Use the forward method for training loss:

loss = ddpm(x)
  • loss (Tensor): MSE loss between true and predicted noise in the denoising process.

Sampling is performed using:

samples = ddpm.sample(batch_size)
  • samples (Tensor): A tensor of shape (N, C, H, W) containing generated images.

Forward Noise Process

To diffuse a clean image \(\mathbf{x}_0\), noise is incrementally added:

\[\mathbf{x}_t = \sqrt{\bar{\alpha}_t} \, \mathbf{x}_0 + \sqrt{1 - \bar{\alpha}_t} \, \epsilon, \quad \epsilon \sim \mathcal{N}(0, \mathbf{I})\]

where \(\bar{\alpha}_t = \prod_{s=1}^{t} \alpha_s\), and each \(\alpha_t = 1 - \beta_t\).

The function diffuser.add_noise() implements this process.

Reverse Denoising Process

The model predicts the added noise \(\epsilon_\theta(\mathbf{x}_t, t)\) and reconstructs an estimate of the original image:

\[\hat{\mathbf{x}}_0 = \frac{1}{\sqrt{\bar{\alpha}_t}} \left( \mathbf{x}_t - \sqrt{1 - \bar{\alpha}_t} \, \epsilon_\theta(\mathbf{x}_t, t) \right)\]
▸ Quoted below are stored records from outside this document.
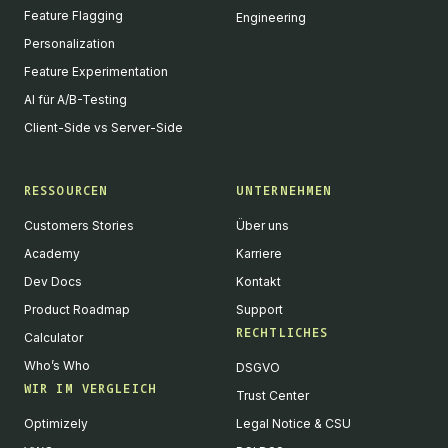
Feature Flagging
Engineering
Personalization
Feature Experimentation
AI für A/B-Testing
Client-Side vs Server-Side
RESSOURCEN
UNTERNEHMEN
Customers Stories
Über uns
Academy
Karriere
Dev Docs
Kontakt
Product Roadmap
Support
RECHTLICHES
Calculator
Who’s Who
DSGVO
WIR IM VERGLEICH
Trust Center
Optimizely
Legal Notice & CSU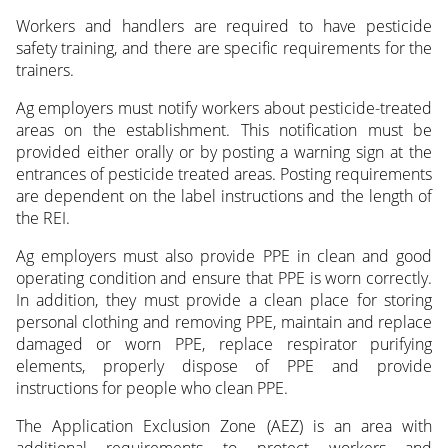
Workers and handlers are required to have pesticide
safety training, and there are specific requirements for the
trainers.
Ag employers must notify workers about pesticide-treated
areas on the establishment. This notification must be
provided either orally or by posting a warning sign at the
entrances of pesticide treated areas. Posting requirements
are dependent on the label instructions and the length of
the REI.
Ag employers must also provide PPE in clean and good
operating condition and ensure that PPE is worn correctly.
In addition, they must provide a clean place for storing
personal clothing and removing PPE, maintain and replace
damaged or worn PPE, replace respirator purifying
elements, properly dispose of PPE and provide
instructions for people who clean PPE.
The Application Exclusion Zone (AEZ) is an area with
additional requirements to protect workers and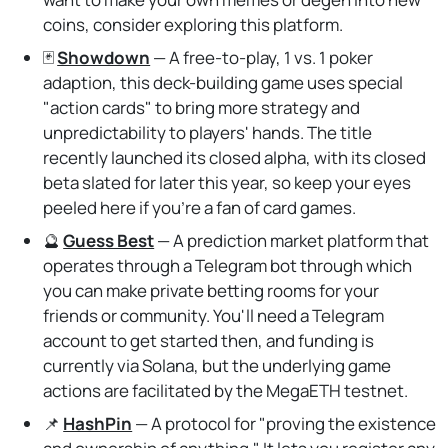
coins, consider exploring this platform.
🃏
Showdown
— A free-to-play, 1 vs. 1 poker
adaption, this deck-building game uses special
"action cards" to bring more strategy and
unpredictability to players' hands. The title
recently launched its closed alpha, with its closed
beta slated for later this year, so keep your eyes
peeled here if you're a fan of card games.
🔮
Guess Best
— A prediction market platform that
operates through a Telegram bot through which
you can make private betting rooms for your
friends or community. You'll need a Telegram
account to get started then, and funding is
currently via Solana, but the underlying game
actions are facilitated by the MegaETH testnet.
📌
HashPin
— A protocol for "proving the existence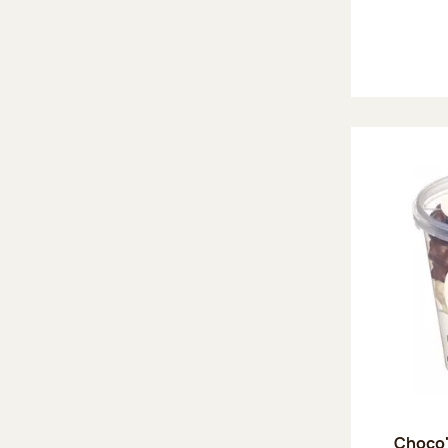
Choco'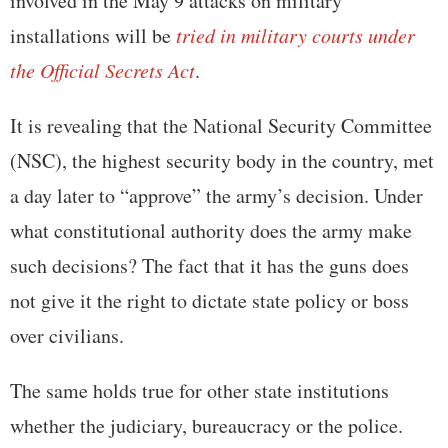
involved in the May 9 attacks on military
installations will be
tried in military courts under
the Official Secrets Act
.
It is revealing that the National Security Committee
(NSC), the highest security body in the country, met
a day later to “approve” the army’s decision. Under
what constitutional authority does the army make
such decisions? The fact that it has the guns does
not give it the right to dictate state policy or boss
over civilians.
The same holds true for other state institutions
whether the judiciary, bureaucracy or the police.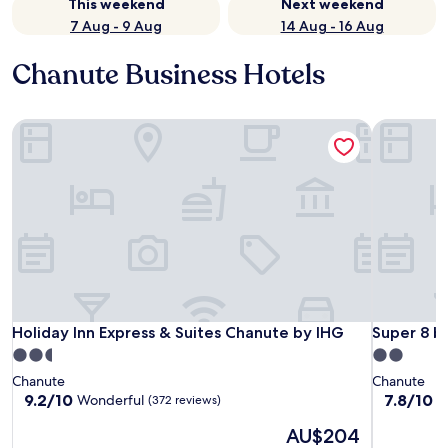
This weekend
Next weekend
7 Aug - 9 Aug
14 Aug - 16 Aug
Chanute Business Hotels
Holiday Inn Express & Suites Chanute by IHG
Super 8 b
Holiday Inn Express & Suites Chanute by IHG
Super 8 b
Holiday Inn Express & Suites Chanute by IHG
Super 8 
2.5
2.0
star
star
Chanute
Chanute
property
property
9.2
7.8
9.2/10
7.8/10
Wonderful
G
(372 reviews)
out
out
The
AU$204
of
of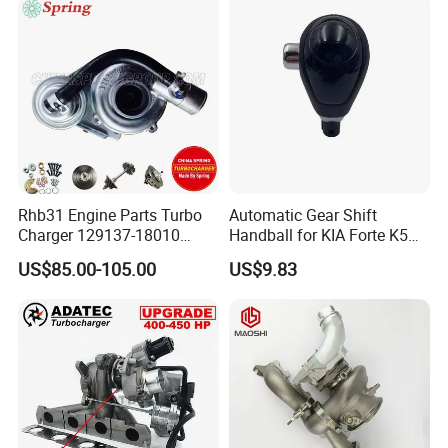
Supercharger
Good Spare Auto Parts,
Diesel Automobiles
Rhb31 Engine Parts Turbo
Automatic Gear Shift
Charger 129137-18010
Handball for KIA Forte K5
Cy62 Turbocharger for
OEM46720-1m60046720-
US$85.00-105.00
US$9.83
Yanmar
2t000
Then, a new sample \(\mathbf{x}_{t-1}\) is drawn:

\[\mathbf{x}_{t-1} = \frac{1}{\sqrt{\alpha_t}} \left( \mathbf{x}_t - \frac{\beta_t}{\sqrt{1 - \bar{\alpha}_t}} \epsilon_\theta(\mathbf{x}_t, t) \right) + \sigma_t \mathbf{z}\]

with \(\mathbf{z} \sim \mathcal{N}(0, \mathbf{I})\) and \(\sigma_t^2 = \text{posterior\_var}_t\).

Training Objective

DDPM is trained using a noise prediction loss:

\[\mathcal{L}_{\text{simple}} = \mathbb{E}_{\mathbf{x}_0, t, \epsilon} \left[ \left\| \epsilon - \epsilon_\theta(\mathbf{x}_t, t) \right\|^2 \right]\]

Implemented via the DDPM.get_loss() method.

Methods

DDPM.get_loss(x: Tensor) Tensor
DDPM.sample(batch_size: int) Tensor

Examples

import lucid
import lucid.nn as nn
from lucid.models.imggen import DDPM

model = DDPM(image_size=32, timesteps=1000)

# Training
x = lucid.rand(32, 3, 32, 32)
loss = model(x)
loss.backward()

# Sampling
with lucid.no_grad():
    samples = model.sample(batch_size=16)

Tip

model can be any neural network predicting noise from (x_t, t). It must broadcast t into (N, 1, 1, 1) to match x’s spatial dims.

Warning

Diffusion is sensitive to the beta schedule. Linear schedules like \(\beta_t \in [1e-4, 0.02]\) work well, but others (e.g. cosine) may improve sample quality at fewer steps.